Si la mixité des lieux de vie façonne tour à tour des mouvements de tolérance ou d’hostilité envers les immigrés, plus complexe est son influence sur le bulletin de vote. Les succès électoraux du Front national (FN), puis du Rassemblement national (RN) sont-ils liés à la présence, ou non, d’immigrés dans la commune ? Varient-ils en fonction de la diversité ethnique des quartiers ? Depuis le début de l’ascension du FN, dans les années 1980, les chercheurs tentent de comprendre le lien entre la présence d’immigrés et le vote en faveur de l’extrême droite – sans toujours parvenir à des conclusions communes.

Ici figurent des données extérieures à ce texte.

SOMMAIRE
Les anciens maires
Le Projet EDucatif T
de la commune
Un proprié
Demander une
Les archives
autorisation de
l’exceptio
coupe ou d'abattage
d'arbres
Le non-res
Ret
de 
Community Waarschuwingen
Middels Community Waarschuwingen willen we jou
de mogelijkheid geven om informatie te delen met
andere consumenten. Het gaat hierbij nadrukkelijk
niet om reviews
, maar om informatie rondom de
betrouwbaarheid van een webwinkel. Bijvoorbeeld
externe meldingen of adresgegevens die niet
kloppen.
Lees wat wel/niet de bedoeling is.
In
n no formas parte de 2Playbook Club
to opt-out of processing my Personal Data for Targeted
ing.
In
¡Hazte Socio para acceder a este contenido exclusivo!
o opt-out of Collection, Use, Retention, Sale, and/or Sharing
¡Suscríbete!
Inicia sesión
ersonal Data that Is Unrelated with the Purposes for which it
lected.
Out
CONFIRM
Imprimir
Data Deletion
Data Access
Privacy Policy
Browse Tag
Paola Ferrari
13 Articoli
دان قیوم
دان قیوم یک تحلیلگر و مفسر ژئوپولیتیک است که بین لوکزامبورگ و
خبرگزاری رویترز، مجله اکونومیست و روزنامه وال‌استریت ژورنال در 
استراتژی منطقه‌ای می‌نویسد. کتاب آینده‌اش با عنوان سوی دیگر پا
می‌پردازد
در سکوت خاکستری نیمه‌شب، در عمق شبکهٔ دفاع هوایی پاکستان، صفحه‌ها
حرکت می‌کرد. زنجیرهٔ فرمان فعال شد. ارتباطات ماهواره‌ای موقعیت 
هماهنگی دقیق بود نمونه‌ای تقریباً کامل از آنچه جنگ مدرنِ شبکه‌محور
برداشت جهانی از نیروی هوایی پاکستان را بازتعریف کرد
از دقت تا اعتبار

Une chose est sûre : dans les années 1980-1990, le Front national affiche ses meilleurs scores dans les zones urbaines qui comptent une forte proportion d’étrangers. Dans leur Histoire du conflit politique (Seuil, 864 pages, 27 euros), Julia Cagé et Thomas Piketty montrent ainsi que le message « simple et percutant » du FN de l’époque – « Un million de chômeurs, c’est un million d’immigrés de trop ! » – remporte un grand succès dans les métropoles et les banlieues métissées. Le lien semble si évident qu’en 1986, le démographe Hervé Le Bras le résume en une équation : « vote FN (%) = 6 + (1,7 × étrangers (%)) ».

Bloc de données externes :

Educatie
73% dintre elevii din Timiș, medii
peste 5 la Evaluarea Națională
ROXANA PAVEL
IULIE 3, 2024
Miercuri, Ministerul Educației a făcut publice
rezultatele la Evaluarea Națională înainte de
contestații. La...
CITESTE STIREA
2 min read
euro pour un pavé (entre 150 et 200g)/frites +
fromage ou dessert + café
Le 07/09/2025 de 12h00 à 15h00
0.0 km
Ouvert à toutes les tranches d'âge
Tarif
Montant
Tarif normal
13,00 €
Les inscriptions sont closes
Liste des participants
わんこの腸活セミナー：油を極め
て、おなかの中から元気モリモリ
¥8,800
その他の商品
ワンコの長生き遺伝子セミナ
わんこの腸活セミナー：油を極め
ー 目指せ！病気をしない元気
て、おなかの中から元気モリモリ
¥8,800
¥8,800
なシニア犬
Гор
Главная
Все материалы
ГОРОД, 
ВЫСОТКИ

Assisterait-on, dans les années 1980-1990, à la validation de la théorie « réaliste » de la menace ? Telle n’est pas, à l’époque, l’analyse du politiste Pascal Perrineau : le vote FN des années 1980-1990, précise-t-il dans un livre collectif, Le Front national à découvert (Presses de Sciences Po, 1996), est en réalité implanté non au sein des grands ensembles mais dans les quartiers situés à leurs abords : il est donc le fruit d’un « effet de halo » plus que de difficultés réelles de cohabitation. Les peurs, rejets ou inquiétudes qui nourrissent le vote FN, ajoute-t-il, relèvent du « fantasme » plutôt que de « dangers vécus et objectifs » – c’est la théorie dite « symbolique » de la menace.

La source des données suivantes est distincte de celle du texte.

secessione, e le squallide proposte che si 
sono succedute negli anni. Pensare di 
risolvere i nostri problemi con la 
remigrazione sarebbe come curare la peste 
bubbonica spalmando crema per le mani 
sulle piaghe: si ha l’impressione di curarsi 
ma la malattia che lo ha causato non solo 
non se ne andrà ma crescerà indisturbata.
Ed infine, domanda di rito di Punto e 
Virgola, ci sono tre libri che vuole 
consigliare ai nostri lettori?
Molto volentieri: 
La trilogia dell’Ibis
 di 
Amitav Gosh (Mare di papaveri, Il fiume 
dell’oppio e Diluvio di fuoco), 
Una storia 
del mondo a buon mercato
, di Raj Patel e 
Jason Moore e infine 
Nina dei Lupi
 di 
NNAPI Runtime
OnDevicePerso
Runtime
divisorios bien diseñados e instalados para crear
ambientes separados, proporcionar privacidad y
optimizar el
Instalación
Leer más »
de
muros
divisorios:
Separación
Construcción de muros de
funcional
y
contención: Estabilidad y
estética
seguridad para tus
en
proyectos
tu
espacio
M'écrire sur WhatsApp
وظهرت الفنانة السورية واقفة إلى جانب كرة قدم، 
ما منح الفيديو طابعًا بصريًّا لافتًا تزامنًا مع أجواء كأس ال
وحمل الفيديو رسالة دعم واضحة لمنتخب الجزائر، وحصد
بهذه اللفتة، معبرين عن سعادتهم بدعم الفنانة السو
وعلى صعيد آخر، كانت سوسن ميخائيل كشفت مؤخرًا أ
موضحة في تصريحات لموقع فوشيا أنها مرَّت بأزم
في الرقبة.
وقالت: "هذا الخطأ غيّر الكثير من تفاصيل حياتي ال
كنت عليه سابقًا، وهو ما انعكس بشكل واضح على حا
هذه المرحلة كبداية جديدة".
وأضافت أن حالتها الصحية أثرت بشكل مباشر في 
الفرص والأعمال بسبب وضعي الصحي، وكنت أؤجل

Au début des années 2000, ces analyses contradictoires sont cependant bousculées par l’émergence d’un nouveau paradigme électoral. A partir des scrutins législatif et présidentiel de 2002, les métropoles et les banlieues à forte diversité qui, dans les années 1980, avaient fait le succès du Front national, se détournent peu à peu de l’extrême droite. Au second tour de l’élection présidentielle de 2017, Marine Le Pen, qui remporte 33,9 % des suffrages au niveau national, n’en rassemble que 19,68 % dans le Val-de-Marne, 14,35 % dans les Hauts-de-Seine et 21,18 % en Seine-Saint-Denis – trois départements qui comptent une proportion d’immigrés deux, voire trois fois plus élevée que la moyenne nationale de l’époque.